Monday, February 9, 2009

User input in SQL

Sometimes you need to accept user input in an Oracle SQL script. There are a couple of ways to achieve this. 

Suppose you have a Student table that holds information about all students in a school. You want to display all students that share a specific first name. You want the user to be able to enter this first name and the script should take care of the rest. You could use:

SELECT 
std_id
std_fname, 
std_lname 
FROM 
student
WHERE 
std_fname = '&fname';

Oracle will automatically ask the user to enter the desired value to substitute &fname with.
In a script in which you only reference &fname once, this works perfectly. However, sometimes you want to refer to this value more than once in the script. Oracle would ask you for the value each time. 
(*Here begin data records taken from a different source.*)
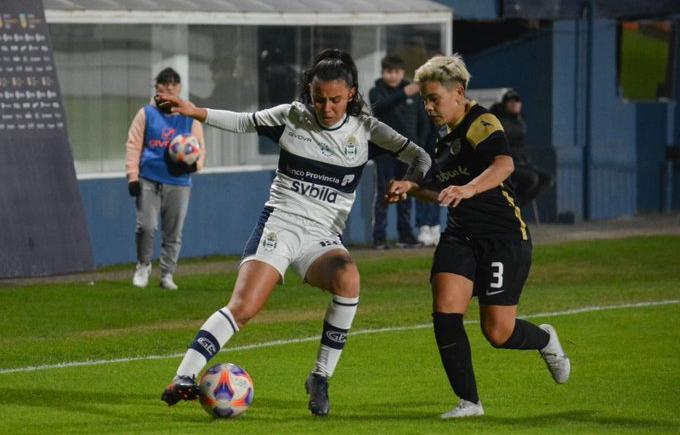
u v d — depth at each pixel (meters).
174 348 28.73
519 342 21.03
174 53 46.41
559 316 32.38
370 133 21.00
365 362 26.36
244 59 48.41
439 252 20.50
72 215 40.66
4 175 39.53
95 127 44.84
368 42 51.44
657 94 64.50
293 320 32.66
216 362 26.47
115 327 32.50
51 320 33.25
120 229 45.28
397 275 42.66
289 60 49.62
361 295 37.91
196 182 47.25
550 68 58.47
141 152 37.59
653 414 21.09
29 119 40.22
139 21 44.66
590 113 59.56
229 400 20.38
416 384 23.98
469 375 20.48
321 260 20.81
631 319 31.84
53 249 40.06
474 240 20.36
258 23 47.62
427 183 21.00
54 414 21.11
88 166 44.75
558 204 58.53
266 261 20.64
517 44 59.22
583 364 25.77
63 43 43.84
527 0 55.94
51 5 42.75
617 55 61.88
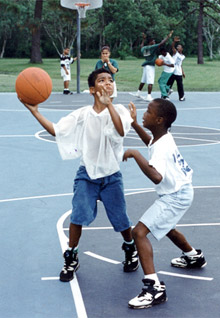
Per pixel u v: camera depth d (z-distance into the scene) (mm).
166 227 4211
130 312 3916
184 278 4543
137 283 4445
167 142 4156
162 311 3934
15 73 38031
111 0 74750
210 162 9672
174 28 75000
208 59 74875
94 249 5242
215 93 23031
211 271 4695
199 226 5984
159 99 4191
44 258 4992
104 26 78625
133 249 4660
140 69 41625
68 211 6566
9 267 4766
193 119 15367
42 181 8125
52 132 4352
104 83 4348
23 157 9836
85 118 4395
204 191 7566
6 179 8227
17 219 6223
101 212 6492
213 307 3994
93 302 4078
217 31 83312
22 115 15250
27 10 70750
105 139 4348
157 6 81312
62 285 4391
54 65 49906
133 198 7148
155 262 4910
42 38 82125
A solution to this is to use double ampersands &&. The script would then say 

WHERE
std_fname = '&&fname';

What Oracle does in this case is store the &&fname value in memory for the duration of the current session. That way, if in subsequent commands you need to use the same user-provided value, it will be readily available and require no further user input. The problem with this is, sometimes you want to use this same value, but you may at other times in the same session require the user to provide another value for it. If you call this script twice within the same session, it will use the same value the second time, without requiring the user's input.

The way around this is to use the PROMPT...ACCEPT clause.

PROMPT
ACCEPT FNAME PROMPT "Please enter the student's first name: "

Then you'd reference fname in this way:

WHERE 
std_fname = '&fname';

This method will allow for user input every time the script is run, and allow for different first names to be used for comparison within the same session.